Sector bodies have hit back at Ofsted’s chief inspector for “encouraging government” to restrict course choices made by colleges and employers.

One leader said putting restrictions on how firms can spend their cash risks “further reducing training opportunities in lots of workplaces”, while another warned that Whitehall “choosing winners” has a “very chequered history”.

The education watchdog’s 2019 annual report, published this morning, urged for the “mismatch” between apprenticeships currently being delivered and the industrial strategy to be “urgently addressed”.

Whitehall ‘choosing winners’ has a very chequered history

Amanda Spielman then said during her speech she is still “not happy” with some colleges “flooding” the economy with students on “superficially attractive” arts and media courses where there are limited job opportunities.

Speaking to FE Week after the event, the chief inspector said it is “very important to have a level of local autonomy in decision making” but there should be a “strategic and tactical alignment” to post-16 funding.

“I am encouraging government to make use of the powers that it has to decide where and how to channel money to help make sure that overall we do the best job we can for young people,” she added.

Paul Joyce, Ofsted’s lead on FE and skills, added: “Government needs to think, does it need to have more of a role in prioritising provision through its leavers, through funding for example, about what courses are funded, what sectors are funded and more about prioristing exactly what is needed.”

David Hughes, chief executive of the Association of Colleges, insisted that colleges are “experts at offering people the chance to succeed, no matter their circumstance or background” and any intervention by officials “must not come at the expense of this”.

“The relationship between course subject and employment outcomes is a complex one, as we know from the numbers of students who learn broad-based skills, confidence and self-esteem which support their careers in a variety of sectors,” he told FE Week.

“It would be wrong to suggest that we can simply match every student into a course which leads directly to a job, not least because the labour market changes rapidly, requiring skills and the ability to learn new things and to adapt.”

Hughes added that colleges would “welcome” discussions about what success looks like, but the “purpose and role of colleges is not static and cannot be defined purely by how many students in a discipline go directly into jobs in that sector.

“Many will study further, at higher levels or will use their skills transferable in other sectors and be very successful as a result.”

Bill Watkin, chief executive of the Sixth Form Colleges Association, said the government “already uses two major levers” to incentivise education providers to follow a preferred policy pathway: accountability and funding.

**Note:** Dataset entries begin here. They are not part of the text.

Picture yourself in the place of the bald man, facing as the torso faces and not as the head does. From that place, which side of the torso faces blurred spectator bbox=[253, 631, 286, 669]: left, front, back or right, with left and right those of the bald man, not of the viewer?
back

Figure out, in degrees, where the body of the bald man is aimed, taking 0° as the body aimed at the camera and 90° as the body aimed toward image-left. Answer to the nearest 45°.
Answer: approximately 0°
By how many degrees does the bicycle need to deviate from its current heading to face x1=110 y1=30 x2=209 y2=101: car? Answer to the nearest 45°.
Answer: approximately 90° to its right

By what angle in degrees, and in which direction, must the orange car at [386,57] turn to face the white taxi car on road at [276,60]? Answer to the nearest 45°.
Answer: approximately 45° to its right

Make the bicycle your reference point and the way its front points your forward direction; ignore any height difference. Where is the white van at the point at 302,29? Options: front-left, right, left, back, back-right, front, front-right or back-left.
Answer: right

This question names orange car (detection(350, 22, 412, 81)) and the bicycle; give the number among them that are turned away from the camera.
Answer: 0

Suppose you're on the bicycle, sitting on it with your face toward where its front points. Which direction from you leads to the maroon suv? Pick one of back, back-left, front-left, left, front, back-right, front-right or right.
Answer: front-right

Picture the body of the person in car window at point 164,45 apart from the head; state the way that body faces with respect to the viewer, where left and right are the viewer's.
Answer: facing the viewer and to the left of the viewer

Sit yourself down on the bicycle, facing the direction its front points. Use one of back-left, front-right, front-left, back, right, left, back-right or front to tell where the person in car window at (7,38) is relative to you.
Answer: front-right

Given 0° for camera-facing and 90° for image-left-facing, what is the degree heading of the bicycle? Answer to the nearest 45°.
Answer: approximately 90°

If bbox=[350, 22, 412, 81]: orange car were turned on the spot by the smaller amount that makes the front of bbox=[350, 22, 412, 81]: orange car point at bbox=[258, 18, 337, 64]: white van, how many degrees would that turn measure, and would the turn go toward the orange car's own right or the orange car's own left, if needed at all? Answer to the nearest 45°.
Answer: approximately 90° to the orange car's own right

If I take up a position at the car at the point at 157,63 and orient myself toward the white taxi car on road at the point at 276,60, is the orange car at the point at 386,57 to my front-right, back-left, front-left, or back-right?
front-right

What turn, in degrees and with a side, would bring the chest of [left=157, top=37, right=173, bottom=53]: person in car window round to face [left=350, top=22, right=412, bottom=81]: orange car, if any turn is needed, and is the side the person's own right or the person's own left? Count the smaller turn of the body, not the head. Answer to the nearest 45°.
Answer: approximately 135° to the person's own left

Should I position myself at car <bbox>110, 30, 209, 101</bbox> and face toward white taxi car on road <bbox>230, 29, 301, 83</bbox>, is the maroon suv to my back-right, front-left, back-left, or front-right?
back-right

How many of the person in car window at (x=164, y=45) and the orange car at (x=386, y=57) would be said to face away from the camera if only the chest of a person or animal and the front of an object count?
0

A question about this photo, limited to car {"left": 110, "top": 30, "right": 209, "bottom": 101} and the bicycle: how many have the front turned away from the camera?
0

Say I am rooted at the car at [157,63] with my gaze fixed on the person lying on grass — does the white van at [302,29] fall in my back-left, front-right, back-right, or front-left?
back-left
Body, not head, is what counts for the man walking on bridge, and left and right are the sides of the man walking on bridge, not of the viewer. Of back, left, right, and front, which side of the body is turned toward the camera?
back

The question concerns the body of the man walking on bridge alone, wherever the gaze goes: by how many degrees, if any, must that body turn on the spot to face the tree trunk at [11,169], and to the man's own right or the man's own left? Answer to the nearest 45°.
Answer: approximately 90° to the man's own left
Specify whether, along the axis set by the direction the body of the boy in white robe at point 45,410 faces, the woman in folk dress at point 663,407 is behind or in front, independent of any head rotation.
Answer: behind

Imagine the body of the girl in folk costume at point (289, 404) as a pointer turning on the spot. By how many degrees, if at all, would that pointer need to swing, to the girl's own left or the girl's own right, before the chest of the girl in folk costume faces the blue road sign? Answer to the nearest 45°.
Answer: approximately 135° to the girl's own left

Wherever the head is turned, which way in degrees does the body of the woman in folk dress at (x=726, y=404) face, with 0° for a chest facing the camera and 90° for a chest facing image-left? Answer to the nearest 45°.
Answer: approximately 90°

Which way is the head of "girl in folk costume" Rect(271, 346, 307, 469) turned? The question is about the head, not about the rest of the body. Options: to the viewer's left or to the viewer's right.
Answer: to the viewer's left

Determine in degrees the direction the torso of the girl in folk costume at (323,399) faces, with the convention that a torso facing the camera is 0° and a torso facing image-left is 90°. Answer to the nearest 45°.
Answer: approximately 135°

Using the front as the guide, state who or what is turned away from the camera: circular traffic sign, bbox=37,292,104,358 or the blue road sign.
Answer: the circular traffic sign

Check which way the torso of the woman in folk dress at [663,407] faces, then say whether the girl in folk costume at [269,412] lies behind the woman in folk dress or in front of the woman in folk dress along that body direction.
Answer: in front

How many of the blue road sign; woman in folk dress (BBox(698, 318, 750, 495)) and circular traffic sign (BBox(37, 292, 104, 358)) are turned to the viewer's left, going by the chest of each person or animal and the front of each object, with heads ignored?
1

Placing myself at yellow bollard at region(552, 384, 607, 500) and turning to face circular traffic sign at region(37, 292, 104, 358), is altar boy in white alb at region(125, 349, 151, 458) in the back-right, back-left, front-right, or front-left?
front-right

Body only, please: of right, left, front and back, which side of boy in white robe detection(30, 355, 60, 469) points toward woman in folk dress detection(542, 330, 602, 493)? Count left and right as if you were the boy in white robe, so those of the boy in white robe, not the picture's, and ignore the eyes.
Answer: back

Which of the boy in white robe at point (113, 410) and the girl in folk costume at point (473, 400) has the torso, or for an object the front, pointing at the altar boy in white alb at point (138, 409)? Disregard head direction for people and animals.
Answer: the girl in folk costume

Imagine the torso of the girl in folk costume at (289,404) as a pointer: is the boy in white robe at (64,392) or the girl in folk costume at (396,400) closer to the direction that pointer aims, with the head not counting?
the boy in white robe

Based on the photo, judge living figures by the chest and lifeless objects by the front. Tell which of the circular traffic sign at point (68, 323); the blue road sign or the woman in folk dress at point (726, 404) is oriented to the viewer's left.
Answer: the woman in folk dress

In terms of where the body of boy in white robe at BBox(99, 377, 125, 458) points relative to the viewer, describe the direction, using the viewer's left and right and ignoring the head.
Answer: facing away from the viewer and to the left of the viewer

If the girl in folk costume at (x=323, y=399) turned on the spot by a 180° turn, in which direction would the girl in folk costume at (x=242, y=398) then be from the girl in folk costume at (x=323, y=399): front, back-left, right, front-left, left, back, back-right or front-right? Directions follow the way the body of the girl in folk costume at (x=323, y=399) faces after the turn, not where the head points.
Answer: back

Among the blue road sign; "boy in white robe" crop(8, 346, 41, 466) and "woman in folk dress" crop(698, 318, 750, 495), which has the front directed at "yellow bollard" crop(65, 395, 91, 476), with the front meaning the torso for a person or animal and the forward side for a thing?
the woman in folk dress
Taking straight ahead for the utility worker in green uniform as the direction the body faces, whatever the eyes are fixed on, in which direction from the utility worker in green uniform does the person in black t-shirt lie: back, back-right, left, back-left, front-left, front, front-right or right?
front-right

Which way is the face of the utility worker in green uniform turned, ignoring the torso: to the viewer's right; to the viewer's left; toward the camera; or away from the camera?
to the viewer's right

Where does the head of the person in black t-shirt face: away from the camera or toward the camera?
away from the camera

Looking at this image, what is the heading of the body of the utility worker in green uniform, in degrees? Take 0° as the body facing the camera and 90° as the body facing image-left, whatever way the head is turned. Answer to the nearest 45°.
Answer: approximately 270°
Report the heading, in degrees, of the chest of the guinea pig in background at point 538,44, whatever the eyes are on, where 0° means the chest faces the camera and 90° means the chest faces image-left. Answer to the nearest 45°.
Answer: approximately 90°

He added: “As the majority of their [sixth form colleges] students go on to higher education, colleges consider the long term prospects of their students alongside the immediate needs of the local labour market to ensure they are on the right courses with the right career plan.”

Encouragement and incentivising is one thing; curtailing choice is quite another

Defending apprenticeship choices, Mark Dawe, chief executive of the Association of Employment and Learning Providers, said: “If the transition of small and medium-sized employers on to the digital apprenticeship service goes smoothly and is supported by additional and urgently needed funding from the government, we believe that government should not be interfering in employers’ choice of apprenticeships.

“Whitehall ‘choosing winners’ has a very chequered history and at a time when business is already facing uncertainty over which way Brexit will land, the last thing employers need across different regions is being told how to spend the levy.

“Encouragement and incentivising is one thing; curtailing choice is quite another.”

And Matthew Percival, the Confederation of British Industry’s director for people and skills policy, said: “It’s important to every business that they are able to invest in training their workforce. The apprenticeship levy was supposed to help, but it has forced firms to focus on one form of training above all others.

“Putting more restrictions on how firms can spend their funds risks further reducing training opportunities in lots of workplaces.

“That’s why it’s vital that the government starts a consultation on the future of the system in the budget, including turning it into a flexible skills levy that will support higher levels of investment in training.”